> [TEXTE EXTRAIT]:

────────────────────

Le Sacrement de l’autel III, 2 ; PL 204, 768-769 (trad. Orval ; cf SC 94, p.565)
Qui est Baudouin de Ford
HOMME MODESTE «Né de famille pauvre, maigre et petit de taille, modeste, sobre et de grande abstinence, parlant peu, lent à la colère, il se montrait de nature généreuse.» Tel est le portrait de Baudoin fait par un compagnon de voyage, Giraud le Cambrien. Fait archidiacre en 1161, son amour du silence et de la vie contemplative le fit entrer à l’Abbaye de Ford en 1169. Il en devint l’Abbé en 1175.
PRIMAT DE L’ÉGLISE D’ANGLETERRE En raison de sa grande culture, il fut élu évêque de Worcester en 1180 puis archevêque de Cantorbéry et primat d’Angleterre en 1184. Il accompagna Richard 1er Coeur de Lion lors de la 3e Croisade, où il perdit la vie à Tyr en 1190. Son amour des lettres fait de lui un grand écrivain cistercien connu pour ses Traités et Sermons, et surtout pour ses ouvrages Le Sacrement de l’Autel et L’Éloge de la foi. De ses seize petits traités, le plus célèbre est celui sur la vie commune.
Fondée vers 1133, l’Abbaye de Ford était un haut lieu de vie intellectuelle et spirituelle dans le sud de l’Angleterre, comparable à l’Abbaye de Rievaulx au nord. Fermée en 1539 par le décret de dissolution des monastères promulgué par Henri VIII, l’Abbaye est maintenant une grandiose résidence privée. Ses impressionnants jardins sont ouverts au public.

────────────────────

> [Entrées du jeu de données]:
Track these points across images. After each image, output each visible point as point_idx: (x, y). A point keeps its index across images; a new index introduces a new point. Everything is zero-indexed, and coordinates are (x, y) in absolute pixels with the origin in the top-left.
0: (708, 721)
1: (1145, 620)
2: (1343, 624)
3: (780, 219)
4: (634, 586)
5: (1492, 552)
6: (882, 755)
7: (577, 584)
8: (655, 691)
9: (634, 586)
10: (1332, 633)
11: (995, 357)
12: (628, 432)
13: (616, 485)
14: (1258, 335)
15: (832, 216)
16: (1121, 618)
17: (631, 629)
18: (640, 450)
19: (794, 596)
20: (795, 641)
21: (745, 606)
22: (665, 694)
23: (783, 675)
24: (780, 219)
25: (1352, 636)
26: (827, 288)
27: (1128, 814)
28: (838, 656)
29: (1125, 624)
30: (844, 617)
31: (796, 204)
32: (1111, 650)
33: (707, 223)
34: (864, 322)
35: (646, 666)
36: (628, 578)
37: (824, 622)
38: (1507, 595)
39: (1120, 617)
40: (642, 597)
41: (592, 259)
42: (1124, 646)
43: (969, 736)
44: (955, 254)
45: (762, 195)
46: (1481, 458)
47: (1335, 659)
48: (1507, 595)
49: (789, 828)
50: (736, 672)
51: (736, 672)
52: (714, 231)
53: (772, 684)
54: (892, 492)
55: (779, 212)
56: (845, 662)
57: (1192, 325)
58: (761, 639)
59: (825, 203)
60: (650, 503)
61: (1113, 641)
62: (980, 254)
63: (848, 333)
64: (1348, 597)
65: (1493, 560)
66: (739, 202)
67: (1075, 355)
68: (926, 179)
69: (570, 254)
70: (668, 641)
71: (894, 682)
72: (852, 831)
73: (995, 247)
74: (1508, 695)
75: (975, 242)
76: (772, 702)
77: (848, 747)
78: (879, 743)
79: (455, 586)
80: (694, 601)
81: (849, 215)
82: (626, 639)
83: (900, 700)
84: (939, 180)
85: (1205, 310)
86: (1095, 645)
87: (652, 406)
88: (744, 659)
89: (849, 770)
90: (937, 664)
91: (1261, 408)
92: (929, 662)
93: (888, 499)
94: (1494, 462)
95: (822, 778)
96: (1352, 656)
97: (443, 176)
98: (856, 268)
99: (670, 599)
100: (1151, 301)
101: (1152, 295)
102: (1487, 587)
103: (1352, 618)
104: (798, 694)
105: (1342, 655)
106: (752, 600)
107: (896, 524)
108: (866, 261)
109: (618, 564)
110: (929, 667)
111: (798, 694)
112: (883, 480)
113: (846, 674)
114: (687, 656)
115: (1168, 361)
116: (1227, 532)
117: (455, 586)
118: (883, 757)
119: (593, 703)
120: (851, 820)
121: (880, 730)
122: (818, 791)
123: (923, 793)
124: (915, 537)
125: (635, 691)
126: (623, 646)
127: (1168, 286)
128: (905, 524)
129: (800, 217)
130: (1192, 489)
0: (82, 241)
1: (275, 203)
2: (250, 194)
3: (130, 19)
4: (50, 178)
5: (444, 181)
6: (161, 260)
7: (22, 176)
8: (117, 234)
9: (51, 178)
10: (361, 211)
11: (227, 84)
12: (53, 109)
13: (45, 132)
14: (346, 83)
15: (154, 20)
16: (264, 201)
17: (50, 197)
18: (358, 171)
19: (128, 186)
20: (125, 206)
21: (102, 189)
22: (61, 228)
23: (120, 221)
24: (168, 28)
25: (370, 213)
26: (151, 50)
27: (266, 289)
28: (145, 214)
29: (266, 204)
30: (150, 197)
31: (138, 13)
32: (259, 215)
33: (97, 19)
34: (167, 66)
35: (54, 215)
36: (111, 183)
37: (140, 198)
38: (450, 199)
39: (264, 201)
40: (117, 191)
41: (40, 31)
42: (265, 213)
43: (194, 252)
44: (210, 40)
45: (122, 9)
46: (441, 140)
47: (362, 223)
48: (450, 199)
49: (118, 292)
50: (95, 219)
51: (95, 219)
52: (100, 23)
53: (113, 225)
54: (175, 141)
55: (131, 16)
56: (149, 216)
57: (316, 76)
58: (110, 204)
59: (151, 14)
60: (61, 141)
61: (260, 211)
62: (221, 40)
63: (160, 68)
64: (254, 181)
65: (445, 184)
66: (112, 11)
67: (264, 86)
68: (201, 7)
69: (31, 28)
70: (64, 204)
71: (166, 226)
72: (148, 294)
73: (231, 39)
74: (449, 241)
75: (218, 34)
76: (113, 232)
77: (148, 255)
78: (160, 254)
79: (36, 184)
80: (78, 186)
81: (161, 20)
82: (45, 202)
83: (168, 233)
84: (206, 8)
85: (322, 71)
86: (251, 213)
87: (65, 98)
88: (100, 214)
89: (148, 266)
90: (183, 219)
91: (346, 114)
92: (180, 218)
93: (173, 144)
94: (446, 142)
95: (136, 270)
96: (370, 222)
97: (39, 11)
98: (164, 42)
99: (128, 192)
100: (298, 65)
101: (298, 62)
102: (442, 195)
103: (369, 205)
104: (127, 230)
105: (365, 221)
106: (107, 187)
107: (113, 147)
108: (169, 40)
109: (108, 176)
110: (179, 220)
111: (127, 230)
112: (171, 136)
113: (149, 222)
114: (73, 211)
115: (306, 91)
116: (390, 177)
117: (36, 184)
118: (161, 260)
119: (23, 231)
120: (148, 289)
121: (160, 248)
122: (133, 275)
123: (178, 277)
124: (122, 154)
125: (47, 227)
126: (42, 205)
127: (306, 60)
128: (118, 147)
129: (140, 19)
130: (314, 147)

────────────────────

> [ÉNONCÉ RÉDIGÉ]: D'après le texte sur Baudouin de Ford, où et en quelle année perdit-il la vie ?

> [RÉPONSE FINALE]: À Tyr, en 1190.